One natural way to think about the Contextualist's story is as follows. We have evidence for believing various things. And some of the things we beleive are true. But if your evidence for P is very slight, that won't be enough for you to know that P, even if P happens to be true. So we have the question: how much evidence does it take for a true belief to count as knowledge?

Now the Contextualist will answer this question by saying, "That depends upon the context." In some contexts, having evidence that makes P 99% likely might be good enough for you to know that P. In other contexts, e.g., when we're thinking about lotteries and so on, 99% might not be good enough.

What the skeptic tends to do is to get us into contexts where the bar for knowledge is very high. The Contextualist acknowledges that in contexts of that sort we don't count as having knowledge. But he says that we shouldn't lose sight of the fact that in other, ordinary contexts, where the bar for knowledge is lower, our evidence might very well be good enough for us to count as knowing.

That story does have some plausibility to it.
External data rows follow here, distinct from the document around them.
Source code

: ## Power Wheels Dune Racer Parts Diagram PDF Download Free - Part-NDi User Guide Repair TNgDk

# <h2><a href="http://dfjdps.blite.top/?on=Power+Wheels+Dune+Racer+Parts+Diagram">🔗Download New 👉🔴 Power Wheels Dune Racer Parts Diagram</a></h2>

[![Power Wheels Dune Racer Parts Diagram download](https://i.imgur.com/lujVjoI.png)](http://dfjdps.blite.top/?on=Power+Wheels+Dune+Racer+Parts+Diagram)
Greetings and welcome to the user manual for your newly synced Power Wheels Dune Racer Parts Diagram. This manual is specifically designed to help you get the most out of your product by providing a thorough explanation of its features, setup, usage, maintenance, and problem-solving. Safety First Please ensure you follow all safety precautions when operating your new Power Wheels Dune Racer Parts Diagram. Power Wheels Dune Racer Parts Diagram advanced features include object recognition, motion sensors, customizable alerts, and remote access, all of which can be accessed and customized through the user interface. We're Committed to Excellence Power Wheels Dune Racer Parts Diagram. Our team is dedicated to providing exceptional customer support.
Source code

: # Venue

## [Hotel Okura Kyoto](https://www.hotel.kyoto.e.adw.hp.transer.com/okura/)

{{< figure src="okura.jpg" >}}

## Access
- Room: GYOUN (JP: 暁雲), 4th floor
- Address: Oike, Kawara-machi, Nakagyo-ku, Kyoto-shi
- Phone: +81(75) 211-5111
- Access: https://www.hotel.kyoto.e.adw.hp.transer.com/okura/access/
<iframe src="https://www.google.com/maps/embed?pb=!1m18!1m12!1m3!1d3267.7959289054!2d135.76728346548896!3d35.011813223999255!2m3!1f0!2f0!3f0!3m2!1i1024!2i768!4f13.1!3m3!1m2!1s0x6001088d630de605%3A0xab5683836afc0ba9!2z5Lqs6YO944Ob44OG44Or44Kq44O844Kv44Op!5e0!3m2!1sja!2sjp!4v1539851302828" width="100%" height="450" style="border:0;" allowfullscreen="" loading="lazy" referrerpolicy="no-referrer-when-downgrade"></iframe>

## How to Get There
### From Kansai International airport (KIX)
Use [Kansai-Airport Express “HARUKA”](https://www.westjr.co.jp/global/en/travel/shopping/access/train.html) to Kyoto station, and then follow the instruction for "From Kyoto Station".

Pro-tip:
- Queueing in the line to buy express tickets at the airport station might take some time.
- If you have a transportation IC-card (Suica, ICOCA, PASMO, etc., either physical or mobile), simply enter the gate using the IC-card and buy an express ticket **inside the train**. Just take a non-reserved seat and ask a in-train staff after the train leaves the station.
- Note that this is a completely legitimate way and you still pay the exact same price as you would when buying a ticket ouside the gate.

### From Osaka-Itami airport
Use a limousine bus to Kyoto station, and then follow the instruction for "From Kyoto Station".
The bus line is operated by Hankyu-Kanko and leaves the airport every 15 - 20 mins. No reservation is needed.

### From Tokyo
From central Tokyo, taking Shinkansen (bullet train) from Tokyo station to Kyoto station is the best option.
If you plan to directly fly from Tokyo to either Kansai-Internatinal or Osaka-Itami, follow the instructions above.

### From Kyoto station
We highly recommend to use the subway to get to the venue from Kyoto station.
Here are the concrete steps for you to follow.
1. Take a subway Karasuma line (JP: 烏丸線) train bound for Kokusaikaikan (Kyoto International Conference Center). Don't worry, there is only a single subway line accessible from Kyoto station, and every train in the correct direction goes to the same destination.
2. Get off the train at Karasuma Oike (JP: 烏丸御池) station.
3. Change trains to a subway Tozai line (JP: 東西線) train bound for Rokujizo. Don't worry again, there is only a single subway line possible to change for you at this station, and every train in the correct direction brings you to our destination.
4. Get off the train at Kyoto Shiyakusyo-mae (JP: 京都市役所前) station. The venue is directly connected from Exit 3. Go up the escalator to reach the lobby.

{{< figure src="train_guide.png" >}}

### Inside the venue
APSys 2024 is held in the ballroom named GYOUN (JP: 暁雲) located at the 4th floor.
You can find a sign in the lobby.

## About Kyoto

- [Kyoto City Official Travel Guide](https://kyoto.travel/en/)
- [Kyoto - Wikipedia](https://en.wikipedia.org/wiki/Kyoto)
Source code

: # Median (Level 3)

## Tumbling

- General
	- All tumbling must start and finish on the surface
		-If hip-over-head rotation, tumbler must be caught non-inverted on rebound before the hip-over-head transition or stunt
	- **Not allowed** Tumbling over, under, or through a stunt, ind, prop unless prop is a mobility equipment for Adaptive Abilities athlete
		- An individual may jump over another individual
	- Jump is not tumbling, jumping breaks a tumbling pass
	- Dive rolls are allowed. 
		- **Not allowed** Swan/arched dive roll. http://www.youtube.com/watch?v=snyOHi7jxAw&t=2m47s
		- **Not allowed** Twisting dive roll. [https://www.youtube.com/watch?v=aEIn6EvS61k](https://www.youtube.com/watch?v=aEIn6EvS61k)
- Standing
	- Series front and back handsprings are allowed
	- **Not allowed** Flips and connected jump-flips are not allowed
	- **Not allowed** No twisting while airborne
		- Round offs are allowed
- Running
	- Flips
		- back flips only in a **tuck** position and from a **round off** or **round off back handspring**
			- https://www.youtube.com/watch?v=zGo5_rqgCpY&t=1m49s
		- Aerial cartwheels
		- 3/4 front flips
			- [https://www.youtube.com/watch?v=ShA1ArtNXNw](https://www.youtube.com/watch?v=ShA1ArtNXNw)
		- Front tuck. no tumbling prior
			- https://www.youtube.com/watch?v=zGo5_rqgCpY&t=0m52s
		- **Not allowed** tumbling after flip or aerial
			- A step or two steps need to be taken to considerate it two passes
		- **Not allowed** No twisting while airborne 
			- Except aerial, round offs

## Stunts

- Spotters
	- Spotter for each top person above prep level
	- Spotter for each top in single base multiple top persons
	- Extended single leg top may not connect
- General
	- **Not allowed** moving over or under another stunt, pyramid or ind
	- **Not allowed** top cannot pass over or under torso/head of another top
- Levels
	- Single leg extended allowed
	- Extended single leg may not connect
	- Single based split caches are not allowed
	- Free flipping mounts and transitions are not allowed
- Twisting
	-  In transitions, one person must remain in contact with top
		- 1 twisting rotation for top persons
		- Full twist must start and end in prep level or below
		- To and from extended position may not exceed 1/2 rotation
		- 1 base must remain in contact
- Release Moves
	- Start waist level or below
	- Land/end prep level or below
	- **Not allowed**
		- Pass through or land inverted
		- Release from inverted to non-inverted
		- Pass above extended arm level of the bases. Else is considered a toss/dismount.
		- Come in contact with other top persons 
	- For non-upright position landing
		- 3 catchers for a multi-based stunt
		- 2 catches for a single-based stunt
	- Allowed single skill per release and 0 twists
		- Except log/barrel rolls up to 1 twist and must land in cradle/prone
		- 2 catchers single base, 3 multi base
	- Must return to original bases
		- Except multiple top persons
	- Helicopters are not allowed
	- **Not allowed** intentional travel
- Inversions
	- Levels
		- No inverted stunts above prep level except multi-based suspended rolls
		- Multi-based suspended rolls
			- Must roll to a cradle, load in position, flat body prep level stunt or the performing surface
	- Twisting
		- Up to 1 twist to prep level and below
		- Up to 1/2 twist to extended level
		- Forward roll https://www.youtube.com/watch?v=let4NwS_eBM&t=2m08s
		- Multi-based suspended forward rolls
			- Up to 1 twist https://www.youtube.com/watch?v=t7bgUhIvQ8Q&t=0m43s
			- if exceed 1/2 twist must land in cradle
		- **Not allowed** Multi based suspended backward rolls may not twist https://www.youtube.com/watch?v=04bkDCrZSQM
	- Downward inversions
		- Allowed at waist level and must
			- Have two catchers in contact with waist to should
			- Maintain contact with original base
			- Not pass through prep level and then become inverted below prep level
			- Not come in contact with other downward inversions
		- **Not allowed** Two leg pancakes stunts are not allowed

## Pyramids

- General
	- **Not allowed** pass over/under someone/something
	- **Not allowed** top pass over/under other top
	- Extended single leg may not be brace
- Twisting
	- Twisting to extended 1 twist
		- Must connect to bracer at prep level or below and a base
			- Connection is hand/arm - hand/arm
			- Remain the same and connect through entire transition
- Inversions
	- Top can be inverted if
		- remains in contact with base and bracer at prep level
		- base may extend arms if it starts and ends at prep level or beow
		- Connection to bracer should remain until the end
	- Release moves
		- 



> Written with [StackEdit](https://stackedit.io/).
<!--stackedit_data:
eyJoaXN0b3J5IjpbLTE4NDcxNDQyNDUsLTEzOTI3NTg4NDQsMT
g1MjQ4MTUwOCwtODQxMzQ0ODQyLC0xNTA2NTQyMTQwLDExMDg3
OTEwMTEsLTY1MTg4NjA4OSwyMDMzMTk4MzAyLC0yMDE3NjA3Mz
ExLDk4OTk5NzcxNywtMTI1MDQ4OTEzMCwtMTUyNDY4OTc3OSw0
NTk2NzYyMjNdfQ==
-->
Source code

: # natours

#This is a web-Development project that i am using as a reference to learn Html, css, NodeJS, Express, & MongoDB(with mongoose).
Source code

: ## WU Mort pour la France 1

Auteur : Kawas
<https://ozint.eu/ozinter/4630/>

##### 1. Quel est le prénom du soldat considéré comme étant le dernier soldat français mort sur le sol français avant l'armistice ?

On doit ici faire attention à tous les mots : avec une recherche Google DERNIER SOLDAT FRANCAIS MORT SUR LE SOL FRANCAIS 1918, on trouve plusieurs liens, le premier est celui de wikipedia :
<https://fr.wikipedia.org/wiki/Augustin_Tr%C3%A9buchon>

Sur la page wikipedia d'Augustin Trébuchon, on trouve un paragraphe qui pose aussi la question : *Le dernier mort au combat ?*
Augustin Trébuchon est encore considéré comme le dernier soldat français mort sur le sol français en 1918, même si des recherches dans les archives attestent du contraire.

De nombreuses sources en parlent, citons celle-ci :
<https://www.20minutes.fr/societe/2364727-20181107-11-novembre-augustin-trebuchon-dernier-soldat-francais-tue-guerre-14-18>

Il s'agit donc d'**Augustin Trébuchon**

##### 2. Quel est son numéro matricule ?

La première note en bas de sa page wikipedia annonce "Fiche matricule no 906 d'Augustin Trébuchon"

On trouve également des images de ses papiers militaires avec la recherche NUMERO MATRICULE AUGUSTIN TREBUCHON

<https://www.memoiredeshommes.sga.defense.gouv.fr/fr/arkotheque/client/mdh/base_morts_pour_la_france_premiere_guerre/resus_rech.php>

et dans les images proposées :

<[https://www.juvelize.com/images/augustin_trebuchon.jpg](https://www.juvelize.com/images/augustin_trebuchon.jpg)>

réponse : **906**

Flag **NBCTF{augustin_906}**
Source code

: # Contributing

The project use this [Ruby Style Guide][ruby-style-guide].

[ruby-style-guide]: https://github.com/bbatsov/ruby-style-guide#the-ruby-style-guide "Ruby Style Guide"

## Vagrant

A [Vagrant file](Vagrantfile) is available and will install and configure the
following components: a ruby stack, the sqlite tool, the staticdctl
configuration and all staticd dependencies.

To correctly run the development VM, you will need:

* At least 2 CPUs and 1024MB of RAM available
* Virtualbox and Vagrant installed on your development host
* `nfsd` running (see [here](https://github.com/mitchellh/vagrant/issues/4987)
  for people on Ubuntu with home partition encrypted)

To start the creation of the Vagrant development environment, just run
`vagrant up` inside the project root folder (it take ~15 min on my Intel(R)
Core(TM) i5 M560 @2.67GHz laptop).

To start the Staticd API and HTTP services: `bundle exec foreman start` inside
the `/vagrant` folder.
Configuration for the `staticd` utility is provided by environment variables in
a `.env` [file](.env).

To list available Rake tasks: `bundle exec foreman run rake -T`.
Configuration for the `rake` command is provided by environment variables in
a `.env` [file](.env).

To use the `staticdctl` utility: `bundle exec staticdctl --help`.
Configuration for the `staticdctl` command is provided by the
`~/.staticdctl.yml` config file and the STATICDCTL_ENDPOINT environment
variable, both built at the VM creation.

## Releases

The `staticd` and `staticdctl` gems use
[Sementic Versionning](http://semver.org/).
But the problem is that it requires you to have some evidence against the skeptic's possibilities. In ordinary contexts, that evidence should be good enough to know those possibilities don't obtain; though in skeptical contexts the bar is higher and there the evidence isn't good enough for knowledge.

But do we any evidence against the skeptic's possibilities? What is our evidence that we're not in the Matrix, or not being deceived by evil demons? We would be having exactly the same experiences even if those possibilities were true. So it's not clear whether we even have any evidence at all that those possibilities don't obtain. (This is a point the Blumenfelds made, earlier.)

We need to think more about how the skeptic's arguments bear on issues about evidence and justification, not just knowledge. And we need to think about the relations between justification and knowledge. That is what we'll turn to next in the course.